Dr. Ragin strikes us at first as being a concerned and humane man. He is aware that the hospital is scandalously out-of-date and offers nothing from the great advances in medicine of the last thirty years. He is drawn to Gromov, who has a sharp intellect and is a good talker in a destructive way, even if he will, in the end, fly into a paranoiac rage. To Ragin he is the only man in the hospital with whom he can discuss serious subjects, or indeed in the self-satisfied little town outside. He has stopped going out into local “society.” He consoles himself with serious philosophical reading, and he and Gromov have arguments about Marcus Aurelius and stoicism and dispute the necessity of suffering. Gromov is mad and Ragin is trying to calm him. Conversation is the spell. At one point he makes the distinctly Chekhovian remark that “books are the printed score, while talk is the singing.” Gromov will attack Ragin’s arguments savagely one day and the next he will be languid. Ragin likes Gromov’s voice, his young intelligent face, and he even admires the man’s anger when he admits his mania and cries out that there are moments when he is overwhelmed by the thirst for life and begs for news of the outside world. Ragin makes regular visits to the Ward. Gromov suddenly asks him what will turn out to be a disturbing question:
“Have you any idea of suffering? Allow me to ask you, were you ever thrashed in your childhood?”

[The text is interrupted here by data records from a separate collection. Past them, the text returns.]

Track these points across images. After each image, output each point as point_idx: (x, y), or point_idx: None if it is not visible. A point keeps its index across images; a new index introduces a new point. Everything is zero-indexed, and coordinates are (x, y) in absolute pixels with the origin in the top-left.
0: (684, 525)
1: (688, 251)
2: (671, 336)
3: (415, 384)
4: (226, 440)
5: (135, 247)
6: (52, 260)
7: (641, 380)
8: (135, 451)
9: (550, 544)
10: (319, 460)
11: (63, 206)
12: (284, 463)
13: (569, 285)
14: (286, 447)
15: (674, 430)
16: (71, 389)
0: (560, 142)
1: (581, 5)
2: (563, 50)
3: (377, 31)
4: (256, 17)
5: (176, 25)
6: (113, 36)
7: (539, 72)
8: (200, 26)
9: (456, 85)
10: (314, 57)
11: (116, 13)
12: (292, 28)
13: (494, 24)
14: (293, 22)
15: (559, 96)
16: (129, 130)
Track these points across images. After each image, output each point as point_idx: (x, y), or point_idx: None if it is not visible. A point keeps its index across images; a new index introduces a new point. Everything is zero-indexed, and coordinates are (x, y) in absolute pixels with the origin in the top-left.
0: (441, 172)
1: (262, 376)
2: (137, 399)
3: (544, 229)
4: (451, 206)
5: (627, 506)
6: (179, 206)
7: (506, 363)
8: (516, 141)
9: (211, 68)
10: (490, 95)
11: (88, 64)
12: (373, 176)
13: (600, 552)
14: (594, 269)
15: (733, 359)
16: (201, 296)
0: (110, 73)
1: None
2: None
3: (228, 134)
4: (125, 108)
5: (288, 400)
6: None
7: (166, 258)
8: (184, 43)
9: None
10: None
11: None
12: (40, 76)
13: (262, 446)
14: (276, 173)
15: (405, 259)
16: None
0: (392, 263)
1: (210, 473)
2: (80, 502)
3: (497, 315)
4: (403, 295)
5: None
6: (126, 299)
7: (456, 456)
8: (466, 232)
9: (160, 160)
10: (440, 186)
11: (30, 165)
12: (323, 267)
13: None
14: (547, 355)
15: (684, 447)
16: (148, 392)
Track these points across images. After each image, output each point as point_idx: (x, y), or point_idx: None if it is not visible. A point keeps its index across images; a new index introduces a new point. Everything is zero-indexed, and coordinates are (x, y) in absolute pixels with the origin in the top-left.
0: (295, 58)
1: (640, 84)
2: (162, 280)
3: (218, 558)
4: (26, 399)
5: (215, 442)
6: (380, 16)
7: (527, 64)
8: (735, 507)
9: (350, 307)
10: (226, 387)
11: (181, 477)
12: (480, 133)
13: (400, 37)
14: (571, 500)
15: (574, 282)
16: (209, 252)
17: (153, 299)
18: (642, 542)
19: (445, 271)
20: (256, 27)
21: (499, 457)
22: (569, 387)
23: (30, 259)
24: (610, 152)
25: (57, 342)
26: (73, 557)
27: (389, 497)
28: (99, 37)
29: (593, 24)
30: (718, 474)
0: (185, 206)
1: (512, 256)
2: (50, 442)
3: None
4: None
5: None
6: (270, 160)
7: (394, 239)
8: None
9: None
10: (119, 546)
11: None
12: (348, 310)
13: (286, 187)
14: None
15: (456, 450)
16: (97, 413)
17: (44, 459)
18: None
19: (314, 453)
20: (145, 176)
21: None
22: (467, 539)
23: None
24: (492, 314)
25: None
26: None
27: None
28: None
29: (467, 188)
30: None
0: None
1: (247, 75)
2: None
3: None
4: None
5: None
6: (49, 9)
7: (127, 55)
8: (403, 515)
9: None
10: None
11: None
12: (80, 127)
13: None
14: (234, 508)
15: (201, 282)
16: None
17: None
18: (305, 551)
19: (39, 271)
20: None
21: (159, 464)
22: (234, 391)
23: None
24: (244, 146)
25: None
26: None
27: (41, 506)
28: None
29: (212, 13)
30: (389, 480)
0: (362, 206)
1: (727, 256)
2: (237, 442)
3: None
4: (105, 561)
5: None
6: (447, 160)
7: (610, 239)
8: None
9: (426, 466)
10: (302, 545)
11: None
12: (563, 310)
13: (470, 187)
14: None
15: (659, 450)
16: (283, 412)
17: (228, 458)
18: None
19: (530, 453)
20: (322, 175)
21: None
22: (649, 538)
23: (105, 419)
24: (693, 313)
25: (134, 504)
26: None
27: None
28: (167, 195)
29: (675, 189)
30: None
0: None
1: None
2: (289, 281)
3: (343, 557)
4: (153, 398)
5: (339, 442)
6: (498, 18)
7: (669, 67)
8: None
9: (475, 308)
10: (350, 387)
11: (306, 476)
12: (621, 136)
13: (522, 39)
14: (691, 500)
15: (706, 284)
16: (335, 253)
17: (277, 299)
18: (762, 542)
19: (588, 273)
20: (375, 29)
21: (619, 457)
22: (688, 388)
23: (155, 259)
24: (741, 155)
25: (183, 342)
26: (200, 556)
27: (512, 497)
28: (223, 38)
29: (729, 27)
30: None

(This is, of course, one of Chekhov’s own obsessive memories.) Ragin says he was not. Gromov pounces:
“No one has laid a finger on you all your life…. You grew up under your father’s wing and studied at his expense, and then you dropped at once into a sinecure. For more than twenty years you have lived rent-free with heating, lighting and service all provided…. You have handed over your work to the assistant and the rest of the rabble while you sit in peace and warmth, save money, read, amuse yourself with reflections, with all sorts of lofty nonsense, and [looking at Ragin’s florid peasant face] with boozing.”
Yes, in his self-isolated life in the hospital, Ragin has become a tippling conformist, his mind closed to change. Hospital regulations are a cocoon or simply a convenient private study.